The recent IT outage that sent shockwaves through global enterprises underscores a fundamental truth: the digital age, while transformative, is fraught with risks that can disrupt even the most well-prepared organisations. Recent incidents, which reverberated across various sectors, highlighted the imperative for robust resilience strategies and transparency in communication.
In an interconnected world, where cybersecurity measures like Endpoint Detection and Response (EDR) systems have become a staple, the paradox of protection is evident. A system, designed to fortify defences, inadvertently triggered widespread outages. This incident is a stark reminder that resilience must go beyond individual solutions and encompass an enterprise-wide approach to safeguard critical assets. It underscores the need for a truly enterprise-wide approach to resilience to protect what matters most.
As organisations complete their recovery and undertake post-incident reviews, we share our view and recommended actions for any organisation seeking to enhance its resilience.

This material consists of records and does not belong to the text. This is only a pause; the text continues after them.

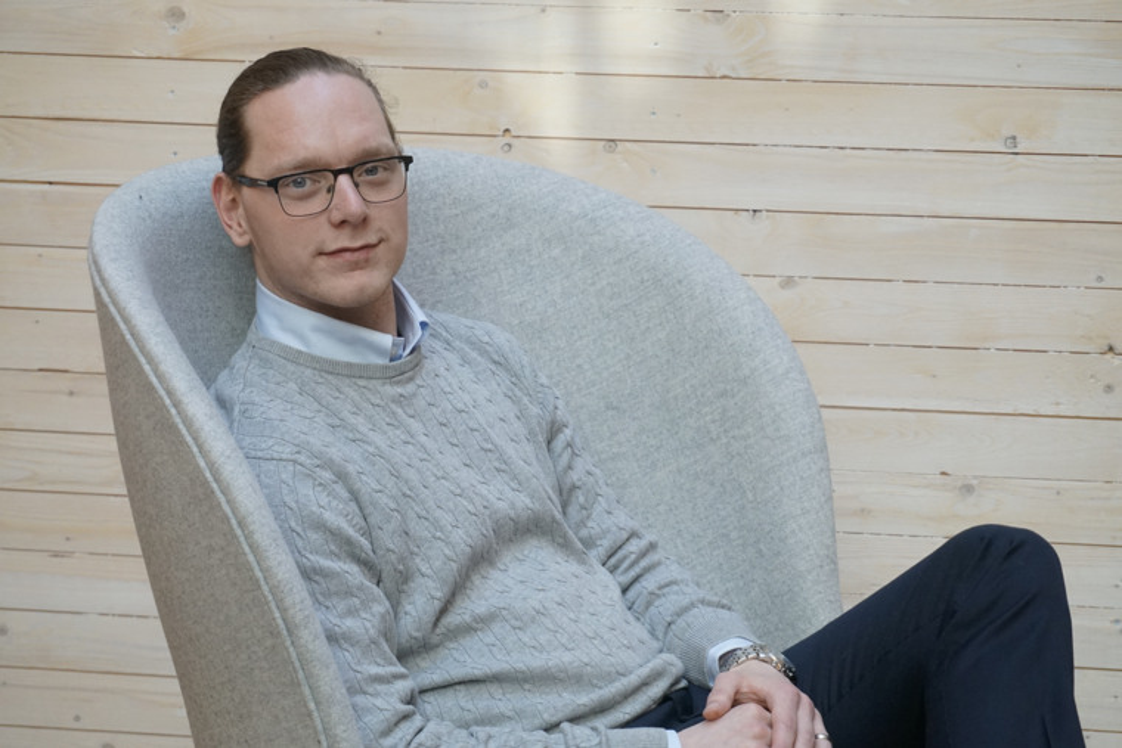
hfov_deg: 27.5
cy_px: 374
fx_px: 2291
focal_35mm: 74
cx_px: 561
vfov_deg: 18.6
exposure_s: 1/160
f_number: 5.6
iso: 1250
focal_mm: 49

Across all sectors, technical changes—from simple maintenance to major implementations—are a primary cause of IT incidents, often disabling resilience measures such as redundancies and failover capabilities.
Organisations' increasingly complex and integrated technology environments, which rely on numerous third-party services, make understanding service interactions challenging and consequently require rigorous control to avoid outages. If change management is not sufficiently rigorous, this leads to increased outage risks. Recent IT incidents show that even minor changes can cause major disruptions.
From a wider resilience and recovery preparedness perspective organisations need to prepare and test for major incidents that inflict more damage to their technical environment without which recovery is not certain. A successful Cyber ransomware attack presents responders with far a more severe challenge as it logically destroys an environment leaving the only route back a complicated and slow recovery from a compromised backup. Lessons from Cyber Recovery have a key role to play in guiding secure recovery from accidental IT disruption.
Preventative controls are essential, but organisations must also prepare for inevitable disruption by planning for severe yet plausible scenarios. The complexity of modern enterprises, with their myriad dependencies and 'black box' technologies, often hinders effective business continuity planning. True resilience necessitates an end-to-end understanding of service delivery, beyond functional silos.
Understanding the end-to-end delivery of critical business services is challenging but essential. Organisations that have done this planning would have been able to quickly absorb the disruption from the IT outage switching to tested workarounds resulting in minimal impact.
Tracking in real-time requires technology. Tech-powered dashboards enable executives to visualise different interdependent operations - and prioritise actions when faced with disruption.
Those with resilience technology platforms would have been able to easily establish the impact, invoking recovery strategies in order that the impact of the outage remained in the tolerances set by management.
The outage underscores the critical need for enhanced collaboration between Third Party Risk Management (TPRM), IT, and service owners. TPRM professionals need to work closely with IT to better understand digitisation, product development, and the technology architecture that underpins critical business services - an EDR provider needs to be listed as a critical resource.
The digital supply chain, with its inherent complexity and opacity, poses significant resilience challenges. Organisations must adopt a ‘resilience by design’ approach, emphasising comprehensive understanding and proactive management of third-party dependencies.
A well-coordinated response to IT disruptions extends beyond IT teams, requiring organisational alignment and strategic decision-making. In this outage, crisis teams had to stand up their ‘out of band’ communication tools to help them assess and respond to the situation. An effective crisis response would have required planning and the rehearsal of defined roles, responsibilities, and communication strategies. Those who responded well recognised that this crisis presented an opportunity to demonstrate resilience and accountability.
Effective crisis-management skills are developed through frequent exposure to the characteristics, pressures, and demands faced when disruption occurs. Leaders need to continue developing relevant skills, mindsets, and behaviours though tech-based microsimulations or simple scenario-planning discussions.
Finally it is vital that there is a clear understanding of the contractual frameworks that an organisation operates under and, critically, where they are protected when things do go wrong. Organisations need to make sure they are assimilating the precise data and information from the start of a response and through to recovery to support a credible and evidenced claim for any compensation - whether that is under service level commitments or under business insurance policies. Whilst businesses can’t just rely on insurance as their only mitigation many organisations won’t have tested the breadth and limits of coverage they have against scenarios like this.
Do we know how resilient our organisation is to unforeseen disruptions, including IT system failures and third-party dependencies?
Are our change management procedures sufficiently robust?
Have we tested our response capabilities for severe but plausible scenarios?
Are we investing in making the most critical parts of our business resilient?
How are we using technology to identify and monitor our vulnerabilities?
Do we have a clear understanding of our contractual protections, including the role of insurance?
This IT outage event only reconfirms that evolving risk landscapes necessitate a transformative approach to enterprise resilience. By addressing vulnerabilities, leveraging opportunities and preparing for severe but plausible events, enterprises can not only withstand disruptions but thrive amidst them.